Disappointing Kildare edge over the line
Wexford should be credited with improved second-half showing that deserved a replay
Wexford’s David Power and Kildare’s Cian O’Neill at the Championship quarter-final in Croke Park. Photograph: INPHO/Lorraine O’Sullivan
Kildare are through to a Leinster semi-final but there was no hiding the disappointment with the manner of victory.
As a team that spent the spring in Division 3, thoughts that they could steamroll Wexford always seemed farfetched but it was the manner in which they failed to execute even the basic of skills in the second half that betrayed the fear that almost reduced them to paralysis.
Cian O’Neill made no bones about it when asked if it felt like a win. “No” said the boss with disarming openness. “It feels like we’re still in the Championship. But win or lose, we still would have been in the Championship.”
Apart from offering an insight into the standing of the provincial competition, it was unusual to see a victorious manager so downbeat.
While Wexford should be credited with an improved second-half showing that deserved a replay, the manner of Kildare’s drop in standards was startling.
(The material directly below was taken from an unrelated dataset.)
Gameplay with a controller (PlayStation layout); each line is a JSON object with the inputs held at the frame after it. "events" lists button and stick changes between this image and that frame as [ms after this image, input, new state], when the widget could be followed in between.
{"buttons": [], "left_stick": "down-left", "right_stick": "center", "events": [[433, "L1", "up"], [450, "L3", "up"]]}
That they only managed two points in the second half, registered in two minutes at the beginning of the fourth quarter by substitutes Eamonn Callaghan and Cian O’Donoghue after Wexford had drawn level with four unanswered point, was a fair indication of their lack of thrust.
“The second half was hugely disappointing because we just seemed like we went into ourselves. We stopped doing the things that were working for us in the first half and were working quite effectively. And when Wexford got a run on us in the second half, as all good teams do, we just went into ourselves even more.
“Our turnover rate, our fouls conceded stats were way up in the second half, which is a sure sign that you’re not performing at your best.”
Attacking dangerRyan Houlihan
And yet the Wexford manager appeared more positive than his victorious counterpart.
“The bottom line that cost us is that we weren’t able to put the ball over the bar,” said Power. “We have to be self-critical there. The simple facts are we created the chances and we didn’t put the ball over the bar.
“A lot of people have been doubting Wexford football. When I got the job Wexford was on a downward curve but I think we’ve shown it there tonight that we’re getting it back up, maybe not where it was yet but we’re getting there.”
Kildare lost Kevin Feely with what O’Neill reckoned initially was a separated AC joint in his shoulder but by that stage Wexford had wrested control of the middle third anyway.
Without being outstanding, Kildare looked relatively comfortable at half time, leading 0-7 to 0-3 despite conceding a point in the first attack to John Tubritt.
Apparently Kildare spoke of needing to do more in an offensive sense at the interval but it was like they ended up not doing much of anything.
Shanley halved the deficit with a couple of frees and excellent scores from Shane Roche and Kevin Grady brought the sides level. Callaghan restored Kildare’s lead with his first touch, and O’Donoghue followed up with a brilliant solo score. Shanley landed another free but despite having plenty of possession and five minutes of injury time, Wexford could not find an equaliser.